In regards to how you can leverage your rough life when networking or applications, you simply dont. At the end of the day banks want to hire you for your skills not your sob story. I kept everything to myself when I went to recruiting, the only thing I mentioned was working full time to support my family to explain the gap between my education. Thats about it, I didnt explain my family situations or anything to that regard. I had a lot of shitty experiences that pushed me to the limit in regards to lack of sleep (working part time, interning for free in places that took me 5 hours total to commute, and taking full time classes while achieving perfect grades) that I used during interviews for questions such as tell me about a time you had too much on your plate and how you handled it. I dont think people in the industry like sob stories, it just comes off as pity seeking, the same applies to the excuses you can say about your grades.

So in regards to your question, yes there are people with similar backgrounds that make it. Where you came from doesnt define where you can go, you are the only one that can decide your future.

 

Thank you for your reply. I probably wasn't very clear, but for the sake of simplicity I decided to cut some parts.

  1. I do not need to vent. My goal - explicitly stated in the last lines - was to look for advice.
  2. I am sorry for your circumstances, i didn't want to start a race on who had it worse. "It was on you" is really a bit simplistic and superficial. I kinda understand what you mean, but it's easier said than done.
  3. I am not pity seeking, I rolled my sleeves up, worked and interned, starting a big name master of science soon, so that really doesn't apply.
  4. For a more accurate analysis, i think you should distinguish between tough external conditions (like financial), and conditions that rots you inside and are totally outside of your control (like trauma and dysfunctional families).

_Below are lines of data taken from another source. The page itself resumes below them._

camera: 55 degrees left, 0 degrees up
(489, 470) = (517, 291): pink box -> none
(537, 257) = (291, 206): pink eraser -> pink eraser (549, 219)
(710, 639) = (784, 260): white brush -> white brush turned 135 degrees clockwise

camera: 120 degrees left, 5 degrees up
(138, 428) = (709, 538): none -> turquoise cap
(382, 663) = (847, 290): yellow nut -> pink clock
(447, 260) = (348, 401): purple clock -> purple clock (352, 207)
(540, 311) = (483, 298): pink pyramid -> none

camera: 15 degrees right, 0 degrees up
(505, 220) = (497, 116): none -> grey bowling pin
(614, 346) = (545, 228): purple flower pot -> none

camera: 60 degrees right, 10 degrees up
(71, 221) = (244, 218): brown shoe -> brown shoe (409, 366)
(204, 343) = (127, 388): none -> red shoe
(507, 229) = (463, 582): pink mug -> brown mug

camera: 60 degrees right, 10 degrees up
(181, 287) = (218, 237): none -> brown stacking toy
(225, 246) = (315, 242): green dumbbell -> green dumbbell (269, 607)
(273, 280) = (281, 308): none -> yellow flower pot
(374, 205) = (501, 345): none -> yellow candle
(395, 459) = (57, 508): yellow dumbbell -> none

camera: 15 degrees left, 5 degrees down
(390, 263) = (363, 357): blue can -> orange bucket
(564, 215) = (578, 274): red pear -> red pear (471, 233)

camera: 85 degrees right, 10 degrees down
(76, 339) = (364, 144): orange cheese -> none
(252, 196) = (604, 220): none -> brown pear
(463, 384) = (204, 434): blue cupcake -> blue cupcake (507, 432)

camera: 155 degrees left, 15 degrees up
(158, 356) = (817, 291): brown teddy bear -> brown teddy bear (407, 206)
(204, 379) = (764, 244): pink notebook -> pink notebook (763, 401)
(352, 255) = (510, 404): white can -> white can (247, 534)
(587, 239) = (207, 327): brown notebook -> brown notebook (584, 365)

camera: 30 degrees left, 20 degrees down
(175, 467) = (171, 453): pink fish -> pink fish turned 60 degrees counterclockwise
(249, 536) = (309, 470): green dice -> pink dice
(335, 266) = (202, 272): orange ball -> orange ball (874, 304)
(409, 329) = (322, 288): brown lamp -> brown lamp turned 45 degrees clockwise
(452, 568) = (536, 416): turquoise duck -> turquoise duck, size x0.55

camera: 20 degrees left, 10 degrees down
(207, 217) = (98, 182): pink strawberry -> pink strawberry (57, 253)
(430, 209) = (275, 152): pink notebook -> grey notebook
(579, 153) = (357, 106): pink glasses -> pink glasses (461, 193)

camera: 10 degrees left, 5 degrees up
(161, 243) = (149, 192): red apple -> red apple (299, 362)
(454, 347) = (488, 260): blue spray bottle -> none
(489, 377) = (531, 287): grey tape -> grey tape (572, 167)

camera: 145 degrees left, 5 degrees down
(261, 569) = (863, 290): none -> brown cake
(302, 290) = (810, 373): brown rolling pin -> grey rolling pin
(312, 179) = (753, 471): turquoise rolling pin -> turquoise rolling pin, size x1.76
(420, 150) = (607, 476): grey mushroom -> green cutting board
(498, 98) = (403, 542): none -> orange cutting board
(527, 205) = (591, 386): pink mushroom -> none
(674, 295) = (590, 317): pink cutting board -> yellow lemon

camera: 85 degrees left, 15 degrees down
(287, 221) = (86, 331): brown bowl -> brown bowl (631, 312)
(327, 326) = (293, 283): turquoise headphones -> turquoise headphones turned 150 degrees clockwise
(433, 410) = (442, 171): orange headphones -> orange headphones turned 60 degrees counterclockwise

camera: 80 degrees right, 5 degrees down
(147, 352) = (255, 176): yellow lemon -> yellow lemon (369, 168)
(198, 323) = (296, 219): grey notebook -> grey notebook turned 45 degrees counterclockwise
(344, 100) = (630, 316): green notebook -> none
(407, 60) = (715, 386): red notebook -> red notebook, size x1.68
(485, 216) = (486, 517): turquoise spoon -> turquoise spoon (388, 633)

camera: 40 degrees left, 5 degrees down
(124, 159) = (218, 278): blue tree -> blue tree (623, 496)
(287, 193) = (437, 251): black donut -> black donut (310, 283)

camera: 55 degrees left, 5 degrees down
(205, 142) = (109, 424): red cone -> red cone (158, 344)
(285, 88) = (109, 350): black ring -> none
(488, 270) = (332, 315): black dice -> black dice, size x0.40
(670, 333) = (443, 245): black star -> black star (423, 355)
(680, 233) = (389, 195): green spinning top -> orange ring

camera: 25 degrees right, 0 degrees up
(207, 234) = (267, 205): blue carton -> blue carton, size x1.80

You can toughen up on the former, not that easy to do on the latter.

Happy you managed to catch up - at least - professionally

 

I highly recommend leaving your health issues out of your application. The job is stressful and telling your employer that you might have a breakdown is putting you on a bad position.

However, I highly recommend you looking for something less stressful. Depression is nothing to play with and stress can cause you to to break, without having time for a therapist you can get into some very serious mental breakdown.

I can tell you that there are days or even weeks that bankers are in severe constantious stress and on the brick of quitting. We bounce up eventually but I wouldn't do this if I thought I had any mental illness. This is the kind of job that makes a healthy man breakdown, I can't imagine what would do to someone whos already there.

Just make sure this is the path you want to go through.